私は永年会社勤めをしていたこともあり、今でも日経新聞を読んでいますが、中でも月毎に筆者が代わる「私の履歴書」は必ず毎朝目を通しています。
5月は日立製作所の川村相談役が書かれていましたが、この方は渥美清さん主演の「男はつらいよ」の大ファンで全作品を見たそうです。ある作品の中で、人生に悩む寅さんの甥から「何のために勉強するのかな」との質問に対し、寅さんは次のように答えたようです。「生きていりゃいろんな事にぶつかる。そんな時オレみてえに勉強してない奴は、サイコロの出た目で決めるよりしょうがないが、勉強した奴は自分の頭で、筋道を立てて考えることが出来るんだ」。自分の意志で人生の方向付けができる人間の大切さや立派さがちゃんとわかっている。こんなところに作品の深みがあると川村氏は書かれていました。

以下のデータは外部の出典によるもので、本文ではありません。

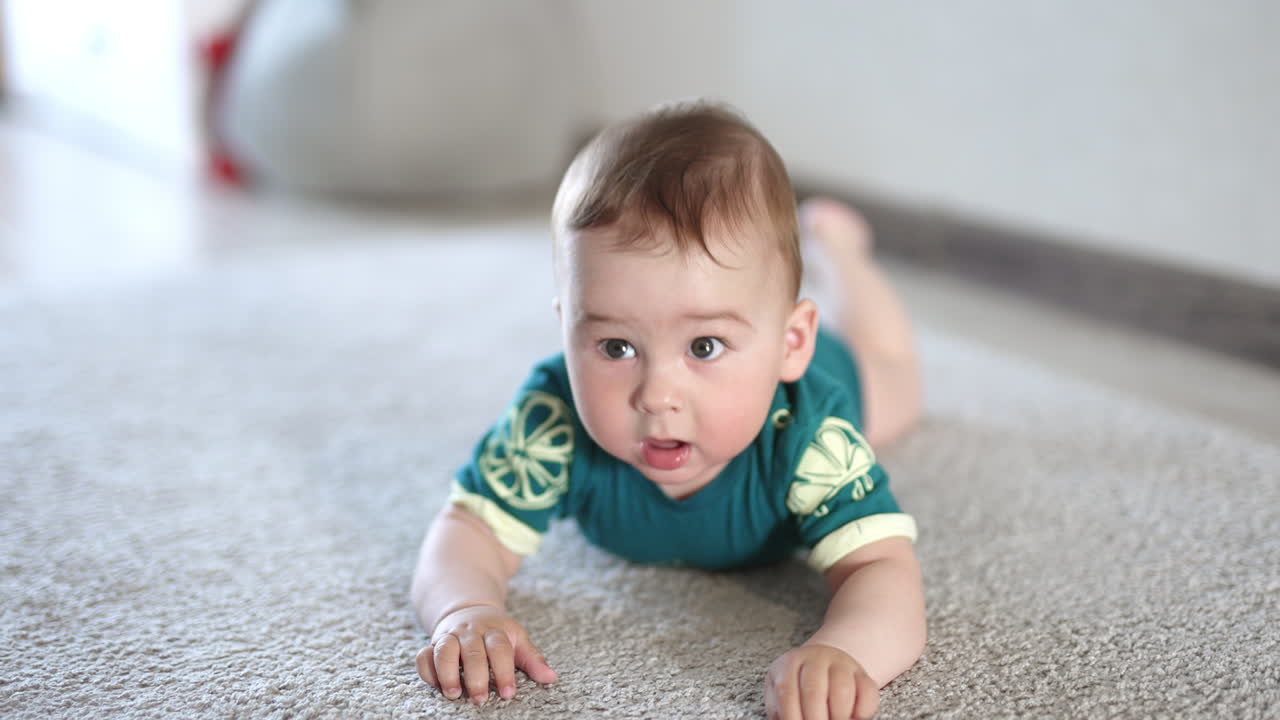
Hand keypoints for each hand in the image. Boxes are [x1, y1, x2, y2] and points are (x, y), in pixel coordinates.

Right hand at [415, 604, 557, 704]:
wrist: (468, 609)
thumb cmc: (497, 632)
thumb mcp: (517, 640)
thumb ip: (532, 659)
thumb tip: (551, 678)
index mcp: (495, 631)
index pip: (500, 649)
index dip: (504, 671)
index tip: (508, 693)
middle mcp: (471, 632)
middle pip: (473, 652)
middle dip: (476, 677)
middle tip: (481, 699)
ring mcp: (450, 636)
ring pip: (445, 650)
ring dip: (448, 672)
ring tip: (454, 694)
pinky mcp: (433, 643)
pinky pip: (424, 655)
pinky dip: (427, 670)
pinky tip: (435, 685)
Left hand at [765, 643, 878, 719]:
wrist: (821, 663)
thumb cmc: (796, 688)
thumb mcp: (781, 694)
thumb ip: (783, 710)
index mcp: (789, 664)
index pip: (786, 692)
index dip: (792, 717)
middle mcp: (816, 659)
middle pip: (814, 691)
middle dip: (815, 719)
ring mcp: (842, 664)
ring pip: (842, 690)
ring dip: (838, 716)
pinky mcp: (863, 674)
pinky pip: (868, 693)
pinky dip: (862, 712)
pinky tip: (853, 718)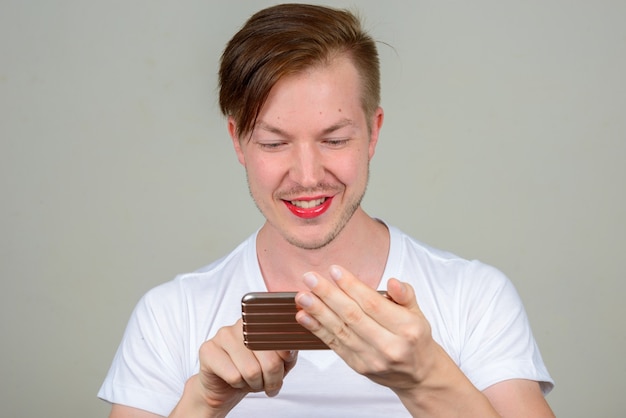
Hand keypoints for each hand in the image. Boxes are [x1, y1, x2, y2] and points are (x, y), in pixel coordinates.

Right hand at [175, 319, 297, 416]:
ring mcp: (223, 334)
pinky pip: (233, 376)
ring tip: (251, 381)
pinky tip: (235, 380)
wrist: (224, 386)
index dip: (284, 362)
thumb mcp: (279, 361)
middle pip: (269, 359)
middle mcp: (242, 323)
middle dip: (272, 380)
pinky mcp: (208, 349)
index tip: (282, 370)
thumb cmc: (252, 370)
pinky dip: (238, 385)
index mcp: (261, 321)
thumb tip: (289, 349)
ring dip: (254, 384)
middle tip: (268, 384)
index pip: (281, 340)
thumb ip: (288, 353)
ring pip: (251, 370)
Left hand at [294, 265, 449, 393]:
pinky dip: (317, 330)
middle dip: (328, 295)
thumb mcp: (418, 312)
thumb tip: (392, 282)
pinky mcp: (358, 366)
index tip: (334, 271)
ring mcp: (372, 359)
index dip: (351, 286)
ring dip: (318, 312)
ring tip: (302, 296)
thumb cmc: (415, 338)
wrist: (418, 375)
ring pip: (340, 331)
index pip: (373, 304)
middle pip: (353, 317)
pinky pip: (334, 345)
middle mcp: (389, 346)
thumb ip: (405, 295)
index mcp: (407, 329)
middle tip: (310, 278)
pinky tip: (304, 316)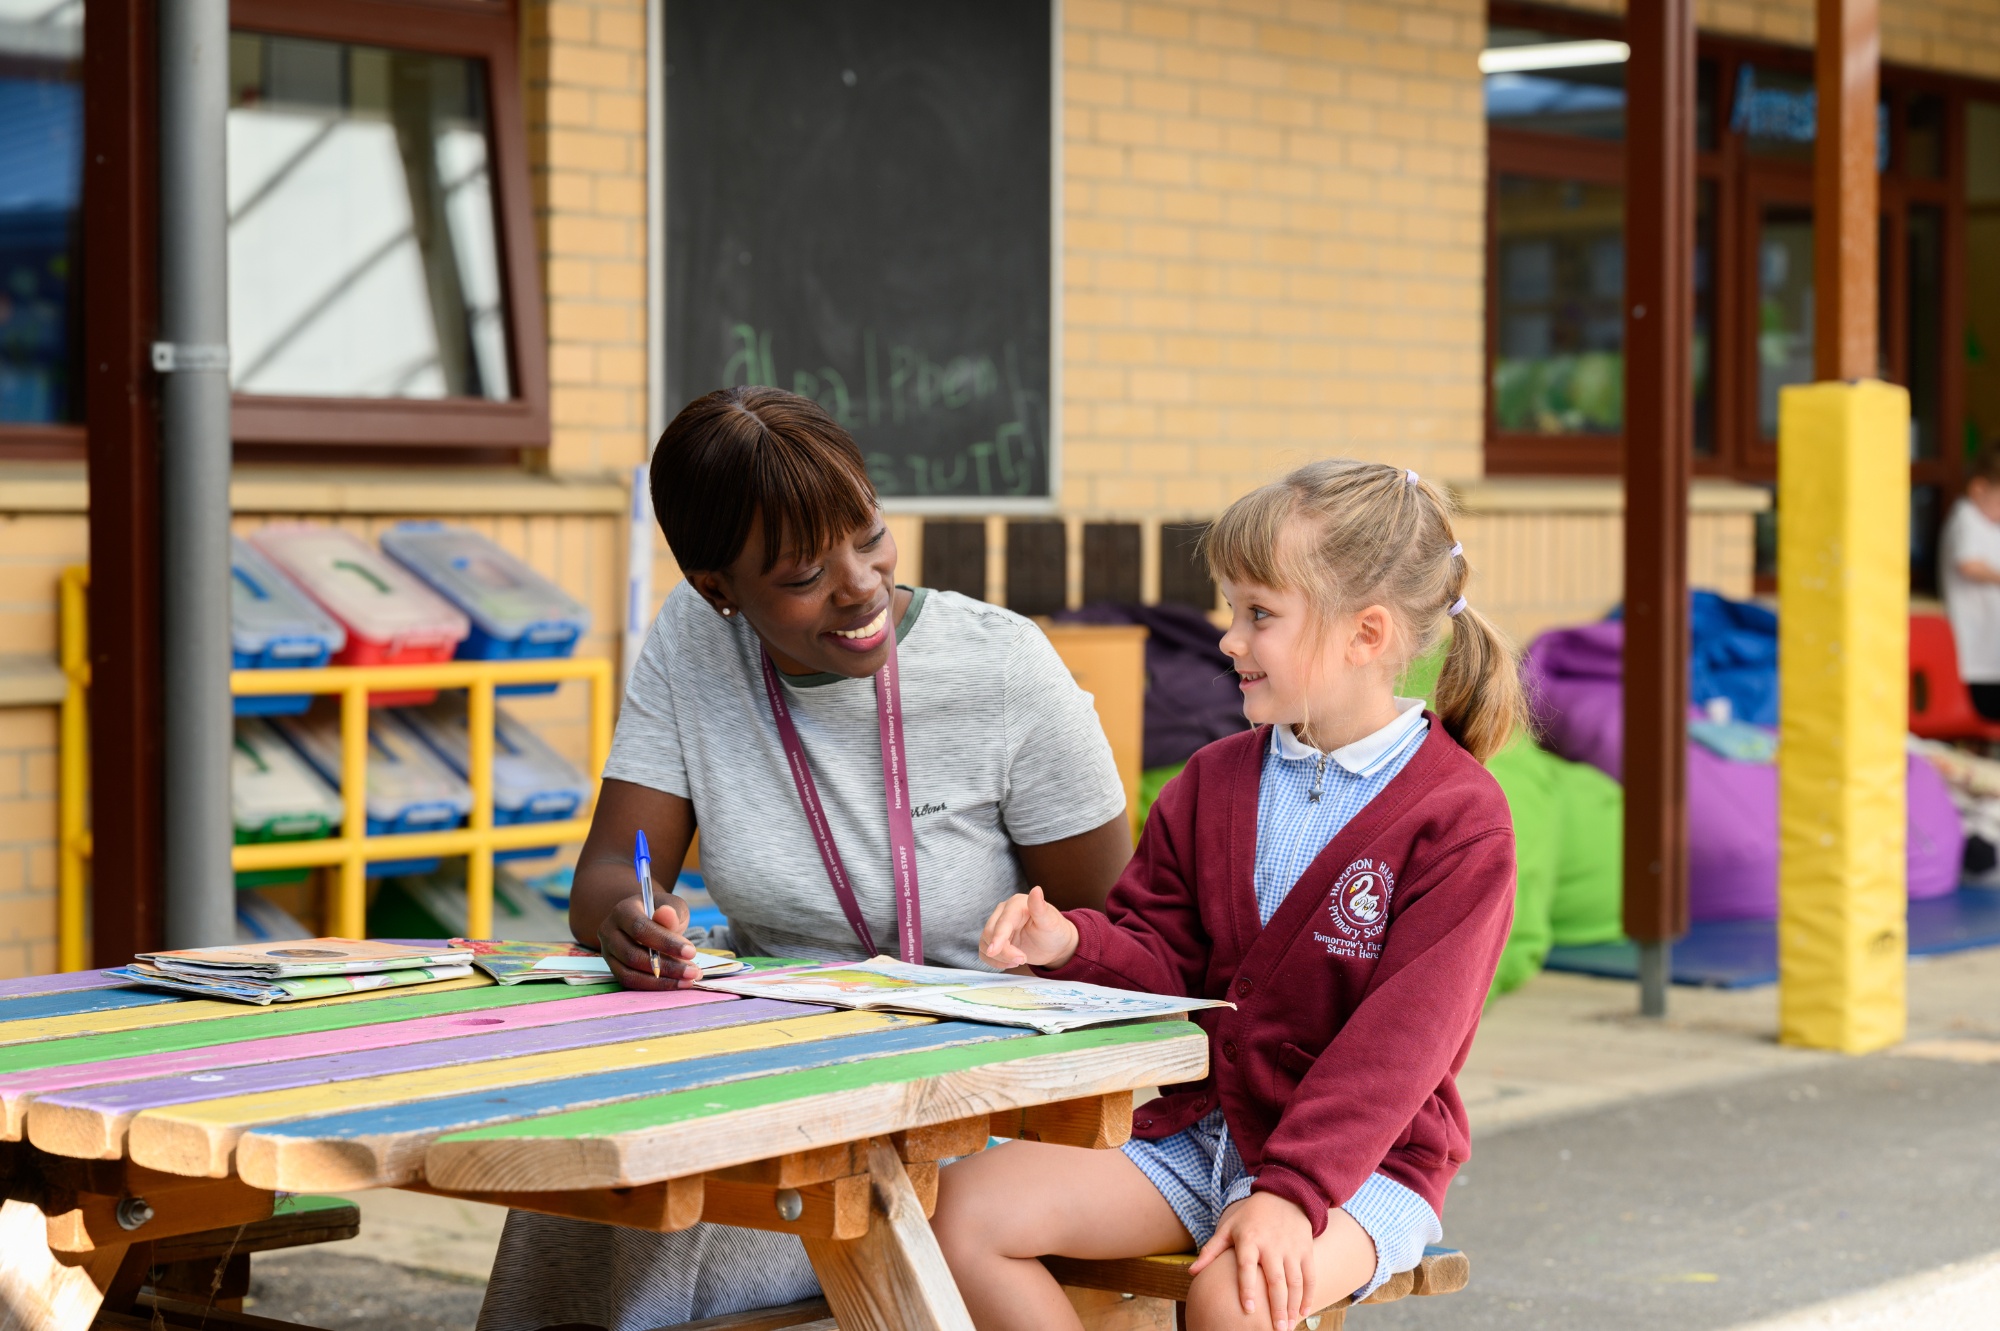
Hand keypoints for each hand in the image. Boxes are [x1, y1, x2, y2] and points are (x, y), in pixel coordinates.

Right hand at [597, 893, 699, 989]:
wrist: (646, 918)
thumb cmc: (662, 911)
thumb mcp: (672, 905)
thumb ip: (672, 912)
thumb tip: (666, 914)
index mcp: (622, 911)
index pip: (640, 929)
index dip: (665, 942)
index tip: (691, 952)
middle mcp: (609, 932)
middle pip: (632, 955)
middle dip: (666, 967)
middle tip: (693, 972)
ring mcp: (608, 953)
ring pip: (629, 974)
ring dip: (661, 981)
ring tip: (688, 980)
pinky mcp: (613, 969)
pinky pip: (630, 983)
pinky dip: (653, 986)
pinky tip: (676, 984)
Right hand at [980, 886, 1079, 969]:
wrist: (1055, 945)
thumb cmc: (1054, 931)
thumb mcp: (1050, 922)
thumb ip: (1040, 907)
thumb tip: (1036, 889)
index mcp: (1016, 904)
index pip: (1002, 922)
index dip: (998, 937)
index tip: (993, 951)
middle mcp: (1003, 912)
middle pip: (990, 933)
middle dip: (1003, 951)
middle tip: (1023, 960)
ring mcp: (998, 926)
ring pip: (985, 944)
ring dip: (999, 957)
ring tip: (1020, 960)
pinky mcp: (995, 940)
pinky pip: (984, 952)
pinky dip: (994, 962)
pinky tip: (1011, 963)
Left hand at [1188, 1191, 1315, 1330]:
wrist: (1284, 1194)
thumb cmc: (1251, 1216)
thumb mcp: (1228, 1228)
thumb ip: (1211, 1251)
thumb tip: (1191, 1273)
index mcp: (1249, 1239)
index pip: (1247, 1267)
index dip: (1247, 1288)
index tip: (1248, 1310)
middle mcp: (1272, 1245)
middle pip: (1275, 1280)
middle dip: (1277, 1307)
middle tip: (1276, 1330)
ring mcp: (1291, 1248)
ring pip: (1295, 1282)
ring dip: (1293, 1306)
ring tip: (1287, 1326)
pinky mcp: (1306, 1250)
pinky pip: (1310, 1276)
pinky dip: (1308, 1296)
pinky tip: (1303, 1312)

少し話は変わりますが、この寅さんの台詞に関連して私なりに「勉強」について考えてみますと、「勉強」とは知識を習得して考えの幅を広げることに加え、大事なことは「考える」という習慣を身に付けることではないかと思います。どんな世界の人でも一流と言われる人たち、例えば野球のイチロー選手は、今日より明日少しでも野球が上手くなるように、四六時中野球のことばかりを考えているという話しを聞きました。また、私がある会合でお目にかかった京都の老舗豆腐店の経営者の方も、「美味しい豆腐を作るのに終わりはない。毎日どうしたら美味しい豆腐が作れるか考えている。日々勉強だ」と言われていました。
もう少し深く知りたい、考えたいから「勉強」する。受験勉強ではなかなかこうはいきませんが、「勉強」とは本来そういうのではないかと思います。